#### WHAT THE TASK REQUIRES:
In the records below, locate the line containing "X1622Y2081D03*"; output that line and every following line through the last, exactly.

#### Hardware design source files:
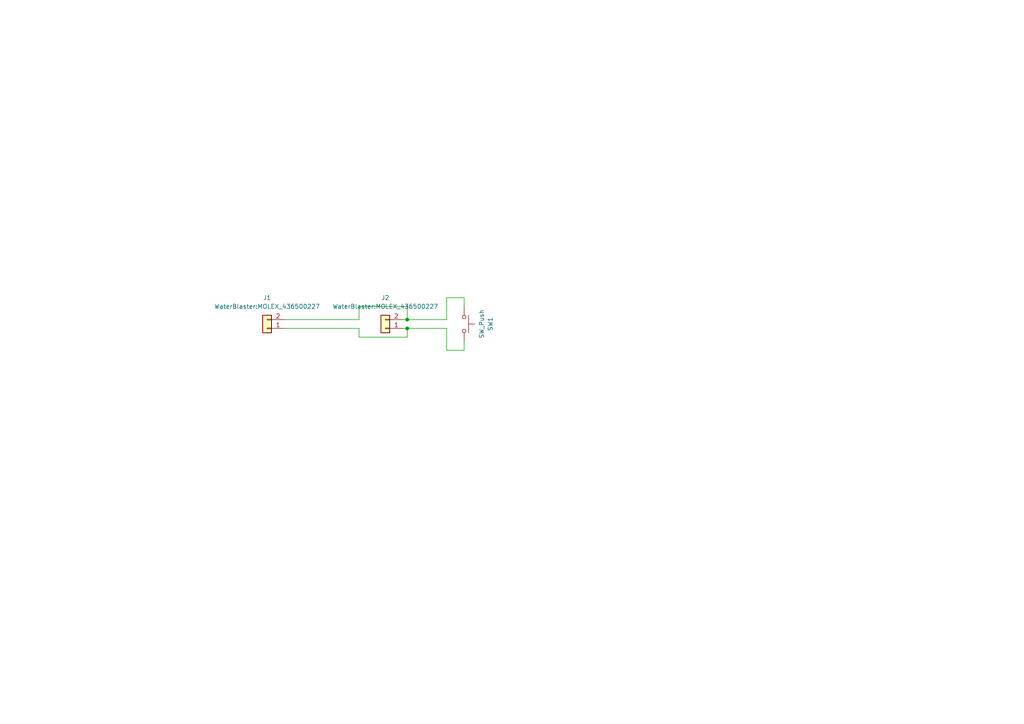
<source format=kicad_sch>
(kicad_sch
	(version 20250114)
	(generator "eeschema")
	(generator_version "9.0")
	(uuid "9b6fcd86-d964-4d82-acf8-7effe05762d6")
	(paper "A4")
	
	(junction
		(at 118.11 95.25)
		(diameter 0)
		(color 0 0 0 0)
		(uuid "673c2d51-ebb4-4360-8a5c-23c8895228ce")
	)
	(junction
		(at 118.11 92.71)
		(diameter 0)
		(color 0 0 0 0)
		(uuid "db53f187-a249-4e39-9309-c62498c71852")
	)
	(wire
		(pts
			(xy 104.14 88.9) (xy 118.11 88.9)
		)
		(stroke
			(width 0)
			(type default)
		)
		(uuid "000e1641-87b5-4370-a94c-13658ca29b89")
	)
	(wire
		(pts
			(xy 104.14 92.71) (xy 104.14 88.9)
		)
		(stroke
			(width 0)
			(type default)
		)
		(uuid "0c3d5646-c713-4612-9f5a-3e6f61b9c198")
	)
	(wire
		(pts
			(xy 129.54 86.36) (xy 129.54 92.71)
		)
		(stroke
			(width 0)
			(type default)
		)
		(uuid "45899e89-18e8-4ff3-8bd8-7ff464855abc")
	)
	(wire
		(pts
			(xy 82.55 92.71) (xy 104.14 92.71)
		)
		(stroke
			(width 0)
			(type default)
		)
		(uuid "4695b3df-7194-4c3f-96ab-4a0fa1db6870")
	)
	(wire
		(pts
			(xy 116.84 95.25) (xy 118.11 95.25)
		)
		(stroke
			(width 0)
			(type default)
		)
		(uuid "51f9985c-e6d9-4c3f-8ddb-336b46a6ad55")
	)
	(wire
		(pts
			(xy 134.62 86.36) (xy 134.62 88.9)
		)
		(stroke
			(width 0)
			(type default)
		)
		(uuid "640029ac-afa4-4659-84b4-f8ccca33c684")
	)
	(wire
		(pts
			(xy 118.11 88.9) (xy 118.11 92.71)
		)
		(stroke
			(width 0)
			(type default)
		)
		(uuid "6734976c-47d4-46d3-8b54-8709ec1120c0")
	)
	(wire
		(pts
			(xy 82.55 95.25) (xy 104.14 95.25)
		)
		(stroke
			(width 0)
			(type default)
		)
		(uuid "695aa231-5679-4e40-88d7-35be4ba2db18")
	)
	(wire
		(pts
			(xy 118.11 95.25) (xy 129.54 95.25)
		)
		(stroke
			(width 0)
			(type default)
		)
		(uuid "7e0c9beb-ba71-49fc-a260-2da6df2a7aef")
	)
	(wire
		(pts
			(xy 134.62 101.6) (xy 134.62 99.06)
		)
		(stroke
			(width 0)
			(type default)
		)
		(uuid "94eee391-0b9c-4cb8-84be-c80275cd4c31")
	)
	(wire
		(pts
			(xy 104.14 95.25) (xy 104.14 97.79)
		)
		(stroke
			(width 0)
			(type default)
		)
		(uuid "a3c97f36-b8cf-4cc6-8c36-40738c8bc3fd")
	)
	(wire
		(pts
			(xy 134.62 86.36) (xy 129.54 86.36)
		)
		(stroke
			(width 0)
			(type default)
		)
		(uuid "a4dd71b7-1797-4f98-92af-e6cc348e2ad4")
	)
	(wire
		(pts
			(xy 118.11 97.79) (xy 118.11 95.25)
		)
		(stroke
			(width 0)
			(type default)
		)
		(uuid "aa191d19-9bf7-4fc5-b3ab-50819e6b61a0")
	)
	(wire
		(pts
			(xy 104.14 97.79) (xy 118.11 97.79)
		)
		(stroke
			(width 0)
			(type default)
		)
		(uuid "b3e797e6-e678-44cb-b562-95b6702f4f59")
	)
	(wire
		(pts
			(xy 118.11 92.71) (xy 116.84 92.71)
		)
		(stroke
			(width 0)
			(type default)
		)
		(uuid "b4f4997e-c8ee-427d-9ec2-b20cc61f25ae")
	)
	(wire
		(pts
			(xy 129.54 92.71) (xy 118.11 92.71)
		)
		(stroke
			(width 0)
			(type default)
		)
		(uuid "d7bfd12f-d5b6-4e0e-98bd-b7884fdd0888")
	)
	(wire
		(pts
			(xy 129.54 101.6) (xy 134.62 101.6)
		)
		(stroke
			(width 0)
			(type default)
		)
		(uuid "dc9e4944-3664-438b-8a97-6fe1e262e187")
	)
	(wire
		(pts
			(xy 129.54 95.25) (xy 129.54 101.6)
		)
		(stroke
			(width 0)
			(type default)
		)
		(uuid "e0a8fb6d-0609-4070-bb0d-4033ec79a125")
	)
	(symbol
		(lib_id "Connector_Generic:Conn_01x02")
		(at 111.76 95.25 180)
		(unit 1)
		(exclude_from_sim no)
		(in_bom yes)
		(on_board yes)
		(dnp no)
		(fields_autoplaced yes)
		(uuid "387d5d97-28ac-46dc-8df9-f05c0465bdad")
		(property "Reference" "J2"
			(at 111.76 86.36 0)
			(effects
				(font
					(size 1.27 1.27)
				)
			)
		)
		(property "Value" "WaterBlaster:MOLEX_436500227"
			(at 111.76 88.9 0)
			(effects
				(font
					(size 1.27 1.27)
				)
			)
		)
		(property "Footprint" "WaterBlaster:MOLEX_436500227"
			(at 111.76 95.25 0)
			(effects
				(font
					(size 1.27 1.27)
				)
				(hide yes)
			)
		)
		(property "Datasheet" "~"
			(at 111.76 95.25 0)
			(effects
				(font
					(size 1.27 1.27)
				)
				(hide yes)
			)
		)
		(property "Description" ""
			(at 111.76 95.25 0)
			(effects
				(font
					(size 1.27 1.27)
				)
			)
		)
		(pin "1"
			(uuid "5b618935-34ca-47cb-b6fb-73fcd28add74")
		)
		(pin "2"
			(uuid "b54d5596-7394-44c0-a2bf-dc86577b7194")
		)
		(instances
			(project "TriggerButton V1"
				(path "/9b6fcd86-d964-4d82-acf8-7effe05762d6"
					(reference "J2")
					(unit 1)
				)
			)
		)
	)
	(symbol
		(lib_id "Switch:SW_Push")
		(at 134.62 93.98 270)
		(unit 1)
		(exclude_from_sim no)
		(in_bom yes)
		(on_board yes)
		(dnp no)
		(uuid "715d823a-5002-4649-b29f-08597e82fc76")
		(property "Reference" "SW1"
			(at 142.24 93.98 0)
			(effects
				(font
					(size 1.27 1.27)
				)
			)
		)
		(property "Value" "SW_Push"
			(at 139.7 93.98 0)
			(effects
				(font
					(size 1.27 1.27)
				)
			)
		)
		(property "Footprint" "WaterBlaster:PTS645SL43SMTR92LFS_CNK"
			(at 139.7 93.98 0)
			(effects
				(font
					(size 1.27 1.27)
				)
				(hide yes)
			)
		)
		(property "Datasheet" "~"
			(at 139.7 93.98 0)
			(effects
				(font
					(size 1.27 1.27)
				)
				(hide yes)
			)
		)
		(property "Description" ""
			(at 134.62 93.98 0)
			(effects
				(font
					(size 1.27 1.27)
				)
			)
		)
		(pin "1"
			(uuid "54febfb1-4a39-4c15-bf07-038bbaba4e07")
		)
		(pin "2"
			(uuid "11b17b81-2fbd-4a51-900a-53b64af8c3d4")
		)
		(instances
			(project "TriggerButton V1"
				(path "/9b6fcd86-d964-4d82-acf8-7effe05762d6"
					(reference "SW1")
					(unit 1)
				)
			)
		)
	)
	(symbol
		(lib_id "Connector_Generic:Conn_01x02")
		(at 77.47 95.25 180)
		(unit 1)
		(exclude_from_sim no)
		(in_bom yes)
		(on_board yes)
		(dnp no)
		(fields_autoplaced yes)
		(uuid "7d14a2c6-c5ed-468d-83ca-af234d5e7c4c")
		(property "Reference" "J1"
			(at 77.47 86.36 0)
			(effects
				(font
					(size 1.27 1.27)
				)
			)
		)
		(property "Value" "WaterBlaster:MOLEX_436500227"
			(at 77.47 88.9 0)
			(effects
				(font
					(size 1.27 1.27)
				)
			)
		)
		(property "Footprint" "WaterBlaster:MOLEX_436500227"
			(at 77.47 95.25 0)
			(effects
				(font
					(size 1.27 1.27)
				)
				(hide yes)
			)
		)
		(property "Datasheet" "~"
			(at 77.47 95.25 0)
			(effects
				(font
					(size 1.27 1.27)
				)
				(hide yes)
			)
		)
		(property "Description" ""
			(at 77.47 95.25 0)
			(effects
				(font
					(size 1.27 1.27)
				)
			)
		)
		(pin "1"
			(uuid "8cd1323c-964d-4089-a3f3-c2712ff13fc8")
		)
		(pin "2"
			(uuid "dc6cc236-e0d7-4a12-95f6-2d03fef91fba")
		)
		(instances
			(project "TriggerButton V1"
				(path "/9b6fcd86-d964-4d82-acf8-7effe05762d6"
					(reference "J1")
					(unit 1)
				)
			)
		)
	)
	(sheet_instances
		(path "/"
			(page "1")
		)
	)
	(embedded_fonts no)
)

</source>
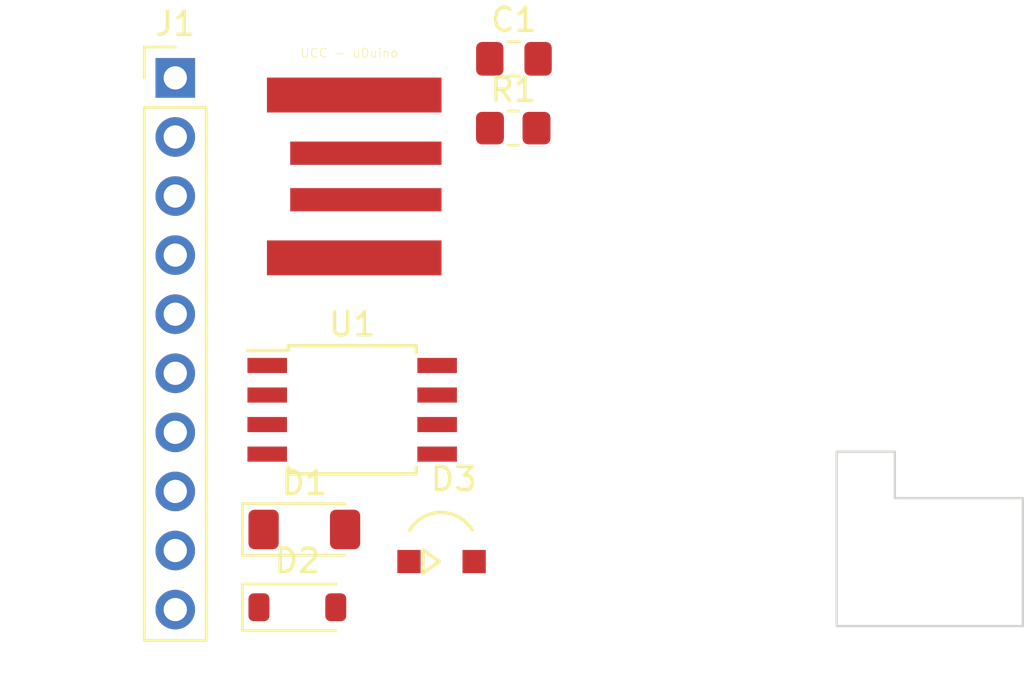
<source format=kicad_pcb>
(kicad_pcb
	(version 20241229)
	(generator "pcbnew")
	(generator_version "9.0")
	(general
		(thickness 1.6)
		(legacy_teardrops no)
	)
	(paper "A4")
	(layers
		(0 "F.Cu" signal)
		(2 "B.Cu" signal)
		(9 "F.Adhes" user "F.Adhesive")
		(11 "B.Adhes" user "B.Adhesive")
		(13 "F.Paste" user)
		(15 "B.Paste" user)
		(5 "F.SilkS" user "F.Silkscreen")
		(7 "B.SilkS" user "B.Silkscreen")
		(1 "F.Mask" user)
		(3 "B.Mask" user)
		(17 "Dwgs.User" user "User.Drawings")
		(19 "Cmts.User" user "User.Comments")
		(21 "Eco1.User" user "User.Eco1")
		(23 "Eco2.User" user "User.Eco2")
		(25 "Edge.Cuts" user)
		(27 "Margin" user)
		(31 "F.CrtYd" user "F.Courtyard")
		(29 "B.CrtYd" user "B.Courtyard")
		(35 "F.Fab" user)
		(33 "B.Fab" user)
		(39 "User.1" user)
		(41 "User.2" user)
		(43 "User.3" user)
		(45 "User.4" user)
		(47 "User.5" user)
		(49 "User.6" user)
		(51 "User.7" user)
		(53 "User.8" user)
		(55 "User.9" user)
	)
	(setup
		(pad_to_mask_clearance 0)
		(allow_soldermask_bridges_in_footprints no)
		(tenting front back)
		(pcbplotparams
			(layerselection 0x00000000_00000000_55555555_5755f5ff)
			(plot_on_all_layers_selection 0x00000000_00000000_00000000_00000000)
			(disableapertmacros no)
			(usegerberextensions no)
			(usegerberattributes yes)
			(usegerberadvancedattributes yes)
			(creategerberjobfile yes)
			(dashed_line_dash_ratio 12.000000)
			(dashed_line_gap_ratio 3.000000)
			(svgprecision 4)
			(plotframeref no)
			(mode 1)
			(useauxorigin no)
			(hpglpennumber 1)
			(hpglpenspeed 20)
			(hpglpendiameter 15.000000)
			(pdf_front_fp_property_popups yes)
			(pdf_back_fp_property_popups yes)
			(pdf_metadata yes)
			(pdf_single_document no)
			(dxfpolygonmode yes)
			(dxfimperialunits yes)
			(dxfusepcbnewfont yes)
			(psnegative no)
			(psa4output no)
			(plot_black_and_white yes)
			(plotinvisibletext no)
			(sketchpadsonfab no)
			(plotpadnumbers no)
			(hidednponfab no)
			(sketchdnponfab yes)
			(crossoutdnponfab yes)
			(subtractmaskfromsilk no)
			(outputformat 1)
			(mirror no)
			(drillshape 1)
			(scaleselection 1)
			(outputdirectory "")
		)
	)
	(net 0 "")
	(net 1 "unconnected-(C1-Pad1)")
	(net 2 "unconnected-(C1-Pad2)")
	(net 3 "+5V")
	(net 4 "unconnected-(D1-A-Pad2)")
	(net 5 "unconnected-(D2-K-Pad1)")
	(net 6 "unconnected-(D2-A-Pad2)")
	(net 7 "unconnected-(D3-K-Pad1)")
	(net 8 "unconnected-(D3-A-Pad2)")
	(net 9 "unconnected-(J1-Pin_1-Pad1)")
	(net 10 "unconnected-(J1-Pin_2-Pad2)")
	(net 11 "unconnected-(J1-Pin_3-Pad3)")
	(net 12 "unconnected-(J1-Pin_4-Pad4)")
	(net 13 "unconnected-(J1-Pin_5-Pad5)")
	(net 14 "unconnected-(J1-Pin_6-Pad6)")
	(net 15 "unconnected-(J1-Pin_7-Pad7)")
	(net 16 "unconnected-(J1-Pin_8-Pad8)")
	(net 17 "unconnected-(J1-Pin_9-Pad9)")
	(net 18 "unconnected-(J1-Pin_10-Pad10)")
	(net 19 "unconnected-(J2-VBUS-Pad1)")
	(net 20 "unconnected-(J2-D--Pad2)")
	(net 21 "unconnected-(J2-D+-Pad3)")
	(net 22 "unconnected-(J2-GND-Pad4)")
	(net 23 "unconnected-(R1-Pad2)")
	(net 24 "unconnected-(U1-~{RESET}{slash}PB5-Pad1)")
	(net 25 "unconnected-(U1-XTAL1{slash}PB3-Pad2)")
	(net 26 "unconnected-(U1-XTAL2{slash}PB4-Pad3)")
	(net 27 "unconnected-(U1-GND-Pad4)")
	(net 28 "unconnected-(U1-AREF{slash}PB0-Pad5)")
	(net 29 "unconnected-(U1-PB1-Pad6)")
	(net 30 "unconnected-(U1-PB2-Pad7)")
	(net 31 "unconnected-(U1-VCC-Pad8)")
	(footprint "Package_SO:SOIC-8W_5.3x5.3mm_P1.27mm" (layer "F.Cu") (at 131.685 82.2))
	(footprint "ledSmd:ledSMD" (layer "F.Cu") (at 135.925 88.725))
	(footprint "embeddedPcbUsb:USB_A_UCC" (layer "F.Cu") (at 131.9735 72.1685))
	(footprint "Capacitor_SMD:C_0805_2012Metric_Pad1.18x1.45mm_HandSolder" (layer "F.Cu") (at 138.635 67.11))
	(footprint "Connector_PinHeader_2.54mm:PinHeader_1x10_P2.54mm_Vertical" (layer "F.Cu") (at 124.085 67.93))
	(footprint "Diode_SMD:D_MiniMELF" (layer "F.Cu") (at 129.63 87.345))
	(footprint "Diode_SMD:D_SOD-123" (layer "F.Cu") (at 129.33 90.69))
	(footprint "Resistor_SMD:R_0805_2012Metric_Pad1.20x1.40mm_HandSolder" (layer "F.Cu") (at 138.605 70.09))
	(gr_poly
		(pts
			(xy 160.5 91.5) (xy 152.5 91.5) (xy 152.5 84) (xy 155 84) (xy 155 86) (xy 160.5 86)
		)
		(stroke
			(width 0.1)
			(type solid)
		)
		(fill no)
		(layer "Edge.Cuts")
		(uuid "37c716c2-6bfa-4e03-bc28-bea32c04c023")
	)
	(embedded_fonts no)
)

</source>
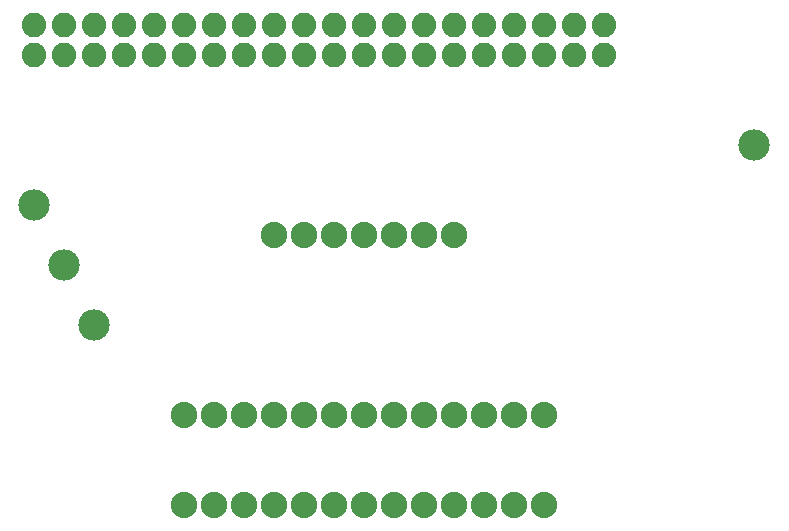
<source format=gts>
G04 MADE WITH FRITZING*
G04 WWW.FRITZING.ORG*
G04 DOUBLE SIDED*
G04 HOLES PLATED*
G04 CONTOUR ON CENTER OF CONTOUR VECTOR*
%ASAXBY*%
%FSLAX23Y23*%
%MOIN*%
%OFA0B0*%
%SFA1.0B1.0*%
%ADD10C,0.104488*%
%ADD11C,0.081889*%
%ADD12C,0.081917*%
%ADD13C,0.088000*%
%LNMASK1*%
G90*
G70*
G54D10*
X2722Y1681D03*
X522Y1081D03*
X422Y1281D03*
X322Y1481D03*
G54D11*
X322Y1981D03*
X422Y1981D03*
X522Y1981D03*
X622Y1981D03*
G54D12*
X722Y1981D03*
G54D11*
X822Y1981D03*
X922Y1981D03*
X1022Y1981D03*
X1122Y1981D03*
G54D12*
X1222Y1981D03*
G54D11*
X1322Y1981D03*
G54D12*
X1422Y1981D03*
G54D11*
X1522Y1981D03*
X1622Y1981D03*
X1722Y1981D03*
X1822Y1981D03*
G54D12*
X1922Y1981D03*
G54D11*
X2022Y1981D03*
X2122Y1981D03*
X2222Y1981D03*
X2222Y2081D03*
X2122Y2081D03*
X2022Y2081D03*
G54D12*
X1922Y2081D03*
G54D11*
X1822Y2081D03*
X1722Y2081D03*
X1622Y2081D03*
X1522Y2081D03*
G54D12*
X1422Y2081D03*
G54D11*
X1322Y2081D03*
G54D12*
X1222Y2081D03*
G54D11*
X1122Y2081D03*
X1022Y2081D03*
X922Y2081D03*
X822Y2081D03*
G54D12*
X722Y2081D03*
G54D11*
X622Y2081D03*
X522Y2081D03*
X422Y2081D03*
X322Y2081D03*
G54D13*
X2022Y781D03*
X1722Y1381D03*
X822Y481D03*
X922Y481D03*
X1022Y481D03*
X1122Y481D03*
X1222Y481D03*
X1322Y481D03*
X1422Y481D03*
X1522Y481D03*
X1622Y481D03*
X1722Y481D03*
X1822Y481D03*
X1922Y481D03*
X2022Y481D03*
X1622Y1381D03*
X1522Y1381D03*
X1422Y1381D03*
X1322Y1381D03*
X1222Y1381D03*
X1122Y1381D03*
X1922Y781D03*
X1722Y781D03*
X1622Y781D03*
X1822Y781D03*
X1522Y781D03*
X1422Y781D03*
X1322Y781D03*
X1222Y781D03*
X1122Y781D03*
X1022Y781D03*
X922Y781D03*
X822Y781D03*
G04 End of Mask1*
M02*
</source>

#### ANSWER TO THIS EXERCISE:
X1622Y2081D03*
X1522Y2081D03*
G54D12*
X1422Y2081D03*
G54D11*
X1322Y2081D03*
G54D12*
X1222Y2081D03*
G54D11*
X1122Y2081D03*
X1022Y2081D03*
X922Y2081D03*
X822Y2081D03*
G54D12*
X722Y2081D03*
G54D11*
X622Y2081D03*
X522Y2081D03*
X422Y2081D03*
X322Y2081D03*
G54D13*
X2022Y781D03*
X1722Y1381D03*
X822Y481D03*
X922Y481D03*
X1022Y481D03*
X1122Y481D03*
X1222Y481D03*
X1322Y481D03*
X1422Y481D03*
X1522Y481D03*
X1622Y481D03*
X1722Y481D03*
X1822Y481D03*
X1922Y481D03*
X2022Y481D03*
X1622Y1381D03*
X1522Y1381D03*
X1422Y1381D03*
X1322Y1381D03*
X1222Y1381D03*
X1122Y1381D03*
X1922Y781D03*
X1722Y781D03*
X1622Y781D03*
X1822Y781D03*
X1522Y781D03*
X1422Y781D03*
X1322Y781D03*
X1222Y781D03*
X1122Y781D03*
X1022Y781D03*
X922Y781D03*
X822Y781D03*
G04 End of Mask1*
M02*
</source>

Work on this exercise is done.